Задание 1:
Ответьте по отрывку ниже на три вопроса.
(a) Из какого города Джон Френч эвакуировал 28 августа свою передовую базу?
(b) Куда была переведена главная база английских войск?
(c) Что разместилось в «Морисе»?

Августовские пушки — страница 82 из 100

Незадолго до этого, 28 августа, Джон Френч эвакуировал из Амьена свою передовую базу, которой угрожали наступающие дивизии Клюка. На следующий день главная база английских войск была переведена из Гавра в Сен-Назер. Этот шаг, как и приказ о выбрасывании боеприпасов, отражал главное стремление Френча — уйти из Франции. Генри Вильсон, разделявший эти настроения и в то же время стыдившийся их, «медленно расхаживал по комнате», писал один из его сослуживцев. «Лицо его, как обычно, сохраняло смешное и загадочное выражение, он припевал тихим голосом, прихлопывая ладонями в такт: «Мы никогда не попадем туда, мы никогда не попадем туда». Когда он приблизился ко мне, я спросил его: «Куда, Генри?» — «К морю, к морю, к морю», — ответил он нараспев».


ПАРИЖ - ФРОНТОВОЙ ГОРОД


Большие бульвары опустели, витрины магазинов закрылись ставнями, исчезли автобусы, трамваи, такси и извозчики. Вместо них через площадь Согласия к Восточному вокзалу гнали стада овец. Освободившись от уличного движения, площади и проспекты представали во всем своем великолепии. Большинство газет не выходило, те, что уцелели, сиротливо глядели одностраничными выпусками сквозь стекла журнальных киосков. Пропали туристы, в «Рице» никто не жил, в «Морисе» разместился госпиталь. Впервые за свою историю Париж в августе стал французским и молчаливым. Сияло солнце, в его лучах сверкали фонтаны Рон-Пуа, деревья стояли в зелени, мимо спокойно несла свои воды Сена, и лишь яркие флаги союзных держав оживляли светло-серую красоту самого прекрасного в мире города.

Задание 2: Перечислите все строки данных, в которых встречается слово «whiskers».

Изображения с визуализацией данных:

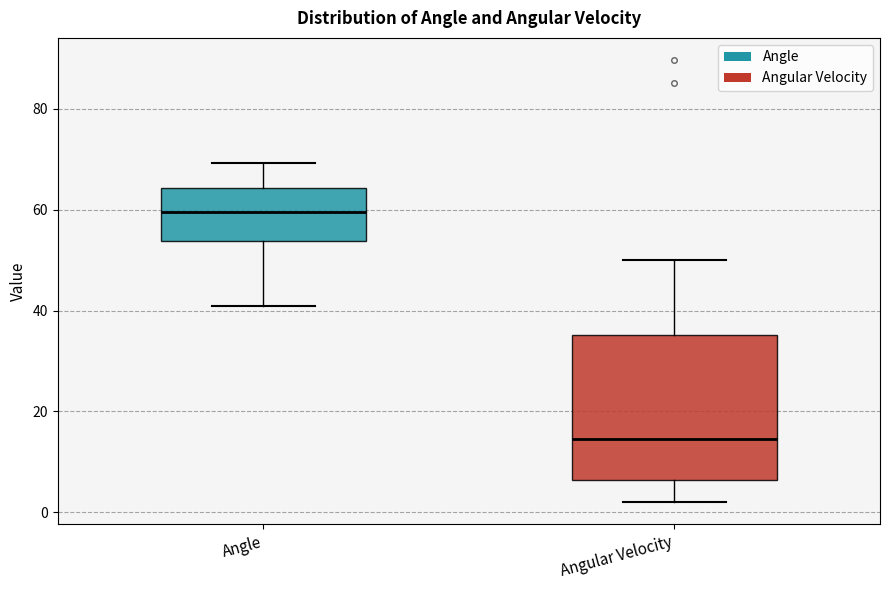

Reading left to right, transcribe this box plot: for each box, give where its median line is, the range the box spans, and where its two whiskers end, as read against the y-axis. The values are not printed on the chart, so give them approximately, as read against the axis.

Angle: median 60, box 54 to 64, whiskers 40 to 70
Angular Velocity: median 14, box 6 to 36, whiskers 2 to 50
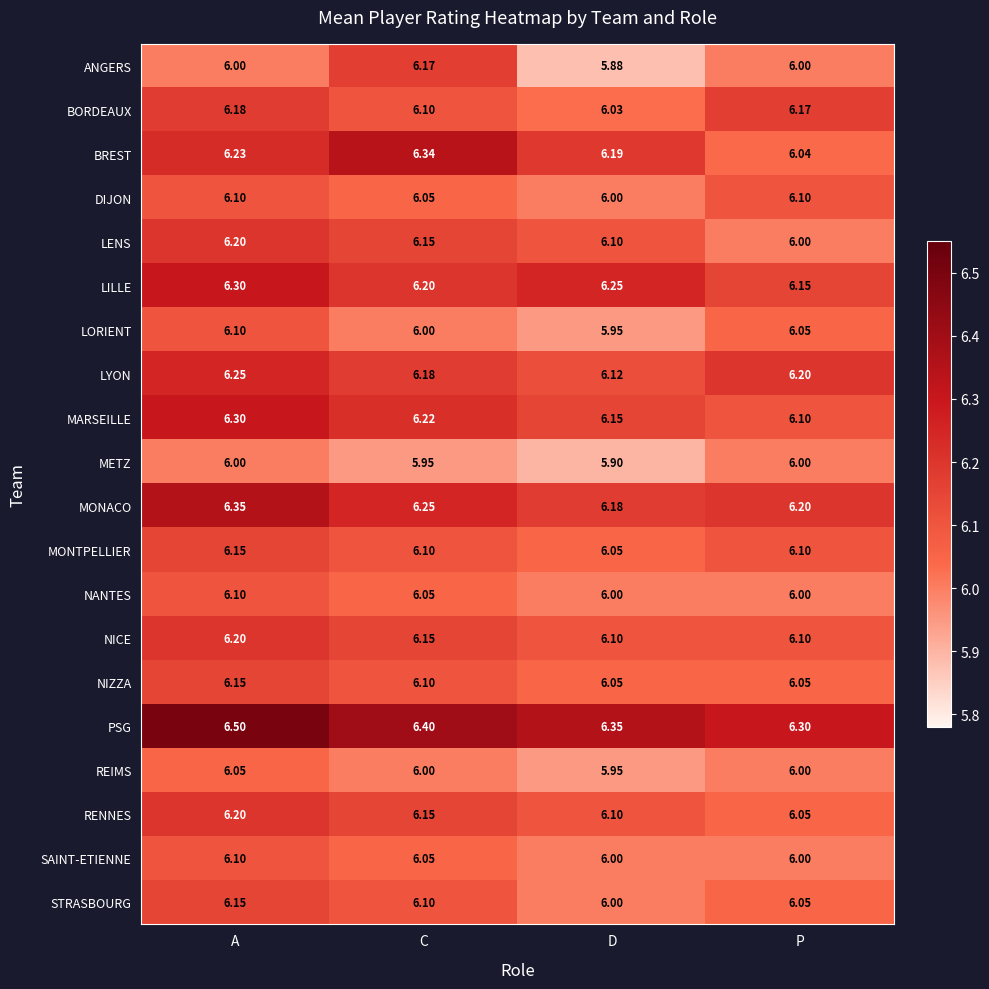

Rank the categories by BORDEAUX value from highest to lowest.

A, P, C, D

Ответ 1:
(a) Из Амьена.
(b) Из Гавра в Сен-Назер.
(c) Госпиталь.

Ответ 2:
Reading left to right, transcribe this box plot: for each box, give where its median line is, the range the box spans, and where its two whiskers end, as read against the y-axis. The values are not printed on the chart, so give them approximately, as read against the axis.
Angle: median 60, box 54 to 64, whiskers 40 to 70
Angular Velocity: median 14, box 6 to 36, whiskers 2 to 50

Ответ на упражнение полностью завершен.